─── Text section ───
1965 film by Russ Meyer

Faster, Pussycat! Kill! Kill! is a 1965 American exploitation film directed by Russ Meyer and co-written by Meyer and Jack Moran. It follows three go-go dancers who embark on a spree of kidnapping and murder in the California desert.

The film is known for its violence, provocative gender roles, and eminently quotable "dialogue to shame Raymond Chandler". It is also remembered for the performance of star Tura Satana, whose character Richard Corliss called "the most honest, maybe the one honest portrayal in the Meyer canon and certainly the scariest". Faster, Pussycat! was a commercial and critical failure upon its initial release, but it has since become widely regarded as a cult classic and influential film.
───
**Work task A:**
Decide whether each statement agrees with the text about Faster, Pussycat! Kill! Kill!, and answer yes or no, quoting the deciding words: (i) Russ Meyer wrote the film without a co-writer. (ii) The film failed commercially and critically when it was first released. (iii) The story follows three go-go dancers.
**Work task B:**
Continue the text about Faster, Pussycat! Kill! Kill! from its last sentence.
The records that follow are from a separate source.
─── Data to examine ───
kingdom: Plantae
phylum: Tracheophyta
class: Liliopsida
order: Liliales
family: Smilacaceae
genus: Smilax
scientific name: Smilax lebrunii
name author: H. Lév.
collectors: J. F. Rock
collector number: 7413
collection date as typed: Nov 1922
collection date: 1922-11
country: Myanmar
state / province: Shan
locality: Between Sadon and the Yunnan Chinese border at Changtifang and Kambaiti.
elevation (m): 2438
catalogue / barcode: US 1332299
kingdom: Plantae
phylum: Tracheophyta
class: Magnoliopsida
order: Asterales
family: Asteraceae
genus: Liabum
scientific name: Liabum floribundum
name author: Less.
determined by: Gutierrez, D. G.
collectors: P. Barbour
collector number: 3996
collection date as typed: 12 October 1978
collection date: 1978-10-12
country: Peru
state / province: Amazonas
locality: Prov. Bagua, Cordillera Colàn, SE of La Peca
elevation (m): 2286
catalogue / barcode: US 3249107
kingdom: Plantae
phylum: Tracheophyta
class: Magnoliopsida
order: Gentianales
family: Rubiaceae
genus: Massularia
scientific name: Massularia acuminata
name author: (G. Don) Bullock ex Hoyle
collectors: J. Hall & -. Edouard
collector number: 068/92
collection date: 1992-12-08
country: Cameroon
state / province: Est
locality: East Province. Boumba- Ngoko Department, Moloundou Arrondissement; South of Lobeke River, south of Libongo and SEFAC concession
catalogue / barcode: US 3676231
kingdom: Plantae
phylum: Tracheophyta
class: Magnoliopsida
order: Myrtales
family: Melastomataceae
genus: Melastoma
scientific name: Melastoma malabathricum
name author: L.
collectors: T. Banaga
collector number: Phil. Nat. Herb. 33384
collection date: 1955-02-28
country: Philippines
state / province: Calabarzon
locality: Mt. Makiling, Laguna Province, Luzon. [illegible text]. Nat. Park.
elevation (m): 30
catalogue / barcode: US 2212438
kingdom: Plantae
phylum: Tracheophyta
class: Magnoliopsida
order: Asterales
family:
───
**Response area A:**
(i) No: "co-written by Meyer and Jack Moran". (ii) Yes: "was a commercial and critical failure upon its initial release". (iii) Yes: "It follows three go-go dancers".

**Response area B:**
==Plot==
Three wild, uninhibited go-go dancers—Varla, Rosie, and Billie—dance at a club before racing their sports cars across the California desert. They play a high-speed game of chicken on the salt flats and encounter a young couple, Tommy and Linda, out to run a time trial. After breaking Tommy's neck in a fight, Varla kidnaps and drugs Linda.

In a small desert town, they stop at a gas station where they see a wheelchair-using old man and his muscular, dim-witted son. The gas station attendant tells the women that the old man was disabled in a railway accident, "going nuts" as a result, and that he received a large settlement of money that is hidden somewhere around his decrepit house in the desert. Intrigued, Varla hatches a scheme to rob the old man, and the three women follow him back to the ranch, with their captive in tow.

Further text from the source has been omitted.